In this post I will continue my discussion of overlays in the MapQuest JavaScript API 5.2. My last two posts covered a couple of methods for adding rollover functionality to overlays. Over the next couple of posts I will discuss some of the options that are available when working with image overlays.

There are a few things that set image overlays apart from the other overlay types. The one that poses the biggest obstacle is image resolution. Since an image overlay is "pinned" to a map with Lat and Lng coordinates, there is a significant difference in resolution required to display an image properly at different zoom levels. If this becomes an issue for your application, one of the options that is available is the setImageOverlayLevels method provided by the API.

The setImageOverlayLevels() method takes an array of MQImageOverlayLevel objects as an argument. You create an MQImageOverlayLevel object by passing a string representing the URL of the image and an integer between 1 and 16 representing the zoom level the image should be tied to. Although you can specify 16 different images, you don't need to, as the nearest image to the current zoom level will always be displayed. I have included a function here that I created as an example. The function can be used in your code to implement the use of MQImageOverlayLevel's in your application.

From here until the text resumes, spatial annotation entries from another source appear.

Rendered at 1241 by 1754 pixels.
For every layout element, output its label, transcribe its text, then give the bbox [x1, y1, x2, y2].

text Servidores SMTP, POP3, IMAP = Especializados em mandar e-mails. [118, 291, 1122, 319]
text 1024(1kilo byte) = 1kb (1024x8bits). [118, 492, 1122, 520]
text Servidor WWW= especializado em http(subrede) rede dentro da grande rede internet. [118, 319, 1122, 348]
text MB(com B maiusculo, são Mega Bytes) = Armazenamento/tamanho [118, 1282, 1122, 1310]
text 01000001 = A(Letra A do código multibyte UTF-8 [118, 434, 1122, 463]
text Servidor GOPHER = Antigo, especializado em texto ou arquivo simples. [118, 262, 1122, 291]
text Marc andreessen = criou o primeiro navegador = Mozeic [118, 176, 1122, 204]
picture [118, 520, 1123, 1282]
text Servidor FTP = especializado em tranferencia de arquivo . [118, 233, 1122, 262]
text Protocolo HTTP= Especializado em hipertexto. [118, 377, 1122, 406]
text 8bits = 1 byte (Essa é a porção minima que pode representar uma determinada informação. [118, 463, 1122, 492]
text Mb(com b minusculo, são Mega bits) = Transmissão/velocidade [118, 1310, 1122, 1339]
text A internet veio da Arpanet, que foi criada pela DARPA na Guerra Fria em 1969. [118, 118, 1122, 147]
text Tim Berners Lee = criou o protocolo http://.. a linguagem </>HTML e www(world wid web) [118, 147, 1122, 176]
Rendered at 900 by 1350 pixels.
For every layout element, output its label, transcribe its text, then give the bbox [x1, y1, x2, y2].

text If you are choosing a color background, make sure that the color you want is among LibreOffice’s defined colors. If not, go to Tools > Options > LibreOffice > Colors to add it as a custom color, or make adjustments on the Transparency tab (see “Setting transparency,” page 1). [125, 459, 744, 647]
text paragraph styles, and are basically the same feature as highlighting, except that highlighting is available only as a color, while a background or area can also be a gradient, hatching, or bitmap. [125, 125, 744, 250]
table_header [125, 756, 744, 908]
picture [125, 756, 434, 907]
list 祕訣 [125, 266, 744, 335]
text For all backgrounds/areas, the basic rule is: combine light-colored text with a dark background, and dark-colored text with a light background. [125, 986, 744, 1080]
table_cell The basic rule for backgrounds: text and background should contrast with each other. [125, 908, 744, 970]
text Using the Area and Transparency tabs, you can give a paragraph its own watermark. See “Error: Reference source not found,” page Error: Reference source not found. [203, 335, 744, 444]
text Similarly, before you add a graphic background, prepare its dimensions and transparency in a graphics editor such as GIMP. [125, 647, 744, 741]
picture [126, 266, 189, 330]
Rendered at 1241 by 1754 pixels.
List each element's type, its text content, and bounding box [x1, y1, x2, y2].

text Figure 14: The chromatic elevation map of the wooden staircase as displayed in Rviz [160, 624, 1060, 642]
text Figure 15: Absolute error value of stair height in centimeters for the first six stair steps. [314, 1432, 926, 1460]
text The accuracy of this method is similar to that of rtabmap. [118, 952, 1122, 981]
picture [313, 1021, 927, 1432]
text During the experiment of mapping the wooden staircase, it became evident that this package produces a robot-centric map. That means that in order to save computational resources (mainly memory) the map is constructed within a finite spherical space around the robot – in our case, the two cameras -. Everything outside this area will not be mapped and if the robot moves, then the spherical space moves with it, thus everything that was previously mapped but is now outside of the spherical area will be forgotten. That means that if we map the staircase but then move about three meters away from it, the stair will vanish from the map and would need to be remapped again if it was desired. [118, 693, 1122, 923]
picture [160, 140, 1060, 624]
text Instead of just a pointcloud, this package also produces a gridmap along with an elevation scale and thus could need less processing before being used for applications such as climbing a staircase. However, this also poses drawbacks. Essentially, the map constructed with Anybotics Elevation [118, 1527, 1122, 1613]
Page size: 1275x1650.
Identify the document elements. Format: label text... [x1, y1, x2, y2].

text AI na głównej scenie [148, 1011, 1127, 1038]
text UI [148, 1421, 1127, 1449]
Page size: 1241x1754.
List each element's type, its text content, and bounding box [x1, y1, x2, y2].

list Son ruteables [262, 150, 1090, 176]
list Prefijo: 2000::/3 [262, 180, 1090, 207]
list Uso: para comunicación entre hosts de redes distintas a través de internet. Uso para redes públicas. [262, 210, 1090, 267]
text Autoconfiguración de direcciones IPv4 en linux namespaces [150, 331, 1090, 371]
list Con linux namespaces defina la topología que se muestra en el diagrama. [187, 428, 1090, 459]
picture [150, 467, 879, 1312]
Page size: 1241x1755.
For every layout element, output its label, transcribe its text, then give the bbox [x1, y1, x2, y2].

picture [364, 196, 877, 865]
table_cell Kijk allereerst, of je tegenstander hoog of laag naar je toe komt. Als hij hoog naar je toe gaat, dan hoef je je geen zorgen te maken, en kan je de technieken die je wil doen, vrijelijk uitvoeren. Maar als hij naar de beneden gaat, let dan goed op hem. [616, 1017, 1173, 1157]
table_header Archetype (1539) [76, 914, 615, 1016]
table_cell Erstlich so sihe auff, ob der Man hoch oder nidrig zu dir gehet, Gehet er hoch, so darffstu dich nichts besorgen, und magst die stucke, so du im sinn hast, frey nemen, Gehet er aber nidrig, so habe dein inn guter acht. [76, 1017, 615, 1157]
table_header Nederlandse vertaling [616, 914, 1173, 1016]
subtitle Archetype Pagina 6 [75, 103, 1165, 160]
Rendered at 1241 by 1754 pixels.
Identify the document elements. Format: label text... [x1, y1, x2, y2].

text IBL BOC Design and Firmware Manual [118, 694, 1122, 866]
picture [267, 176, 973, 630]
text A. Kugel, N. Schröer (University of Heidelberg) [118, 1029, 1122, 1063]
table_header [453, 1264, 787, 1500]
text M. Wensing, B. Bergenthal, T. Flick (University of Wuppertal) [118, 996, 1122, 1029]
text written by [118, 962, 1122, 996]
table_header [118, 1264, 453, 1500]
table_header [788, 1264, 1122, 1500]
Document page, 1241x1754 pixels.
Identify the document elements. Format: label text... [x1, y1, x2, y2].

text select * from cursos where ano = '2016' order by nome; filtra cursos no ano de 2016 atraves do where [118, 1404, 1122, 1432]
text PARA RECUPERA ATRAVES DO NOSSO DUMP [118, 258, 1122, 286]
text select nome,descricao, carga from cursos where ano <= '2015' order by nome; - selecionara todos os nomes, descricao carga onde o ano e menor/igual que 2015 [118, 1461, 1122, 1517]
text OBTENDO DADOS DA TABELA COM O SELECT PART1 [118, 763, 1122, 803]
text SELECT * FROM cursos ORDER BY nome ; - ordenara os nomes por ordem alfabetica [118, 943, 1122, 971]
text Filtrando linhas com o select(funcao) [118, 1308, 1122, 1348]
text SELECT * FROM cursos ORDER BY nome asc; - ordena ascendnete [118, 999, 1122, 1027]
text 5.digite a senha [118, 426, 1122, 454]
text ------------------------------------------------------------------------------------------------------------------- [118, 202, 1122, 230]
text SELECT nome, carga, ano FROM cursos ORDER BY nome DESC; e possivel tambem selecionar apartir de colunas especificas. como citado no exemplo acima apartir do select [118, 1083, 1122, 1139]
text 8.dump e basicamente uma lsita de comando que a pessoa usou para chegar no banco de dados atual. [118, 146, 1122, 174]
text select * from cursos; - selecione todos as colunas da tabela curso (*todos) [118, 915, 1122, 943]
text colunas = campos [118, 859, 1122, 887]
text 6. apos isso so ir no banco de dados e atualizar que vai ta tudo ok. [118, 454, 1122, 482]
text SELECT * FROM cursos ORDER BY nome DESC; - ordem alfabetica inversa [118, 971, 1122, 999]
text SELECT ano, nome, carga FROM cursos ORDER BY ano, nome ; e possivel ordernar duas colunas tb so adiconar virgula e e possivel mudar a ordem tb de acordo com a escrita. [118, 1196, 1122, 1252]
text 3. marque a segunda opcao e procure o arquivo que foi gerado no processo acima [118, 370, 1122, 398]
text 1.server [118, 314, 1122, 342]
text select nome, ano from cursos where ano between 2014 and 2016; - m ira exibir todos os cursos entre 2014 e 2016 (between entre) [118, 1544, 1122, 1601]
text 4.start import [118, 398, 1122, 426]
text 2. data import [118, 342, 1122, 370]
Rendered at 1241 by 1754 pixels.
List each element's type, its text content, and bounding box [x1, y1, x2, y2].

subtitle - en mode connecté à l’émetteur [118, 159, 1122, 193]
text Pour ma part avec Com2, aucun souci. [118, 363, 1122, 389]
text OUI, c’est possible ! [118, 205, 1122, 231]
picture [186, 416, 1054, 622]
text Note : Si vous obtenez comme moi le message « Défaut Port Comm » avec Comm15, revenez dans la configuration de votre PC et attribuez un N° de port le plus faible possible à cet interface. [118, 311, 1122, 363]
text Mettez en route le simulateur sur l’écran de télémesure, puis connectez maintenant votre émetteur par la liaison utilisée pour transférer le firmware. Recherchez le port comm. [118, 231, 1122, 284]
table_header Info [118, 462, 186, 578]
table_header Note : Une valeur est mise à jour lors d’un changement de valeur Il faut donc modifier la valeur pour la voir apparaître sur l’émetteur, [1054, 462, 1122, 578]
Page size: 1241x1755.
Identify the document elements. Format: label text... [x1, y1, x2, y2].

Listing 1: The addImageUrls() function

  function addImageUrls(MAX_ZOOM, MIN_ZOOM, imageOverlay){   // Lowest resolution to highest.
    var SPAN = MAX_ZOOM-MIN_ZOOM+1;
    if(arguments.length > (SPAN+3)){
      arguments.length = SPAN+3;  // Ensure a maximum of 1 image per zoom level.
    }
    var incrementor = MIN_ZOOM;
    var incrementSize = Math.round(SPAN / (arguments.length - 3));
    var levels = new Array();
    var addImageLevel = function(url,lvl){
      var newLevel = new MQImageOverlayLevel(url,lvl);
      newLevel ? levels.push(newLevel) : alert('Error: Level ' +
        lvl + ' image initialization has failed.'); // No real error checking implemented here.
    };
    // In a production environment, something more
    // thorough would become necessary.
    for(var i=3;i<arguments.length;i++){
      if(incrementor > MAX_ZOOM){
        incrementor = MAX_ZOOM;
      }
      addImageLevel(arguments[i], incrementor);
      incrementor = incrementor+incrementSize;
    }
    imageOverlay.setImageOverlayLevels(levels);
    imageOverlay.setMaxZoomLevel(MAX_ZOOM);
    imageOverlay.setMinZoomLevel(MIN_ZOOM);
  }

The function is called with the following arguments:

Listing 2: Calling the addImageUrls() function

	addImageUrls(MAX_ZOOM, MIN_ZOOM, imageOverlay,
	/* and up to 16 string URLís */)

The values for max and min zoom are used to determine which zoom level to place each image at, as well as to determine when the image won't be displayed at all (because of the incredible difference between zoom level 16 and zoom level 1, there is a good chance that the image overlay will only be applicable for a certain range of values). Next you pass your MQImageOverlay object, followed by a series of strings containing the URL's of the images. You can pass in anywhere from 2 to 16 values, ordered from lowest resolution to highest.

To close, I've included two screenshots that show MQImageOverlayLevels in a sample application. Other than setting up the map and collecting the shape points, all of the code is contained within the sample function in Listing 1. For simplicity sake, I created two square images of separate colors. When the map is zoomed in beyond the half-way point, the brown image is displayed. When it is zoomed out, a blue image is displayed.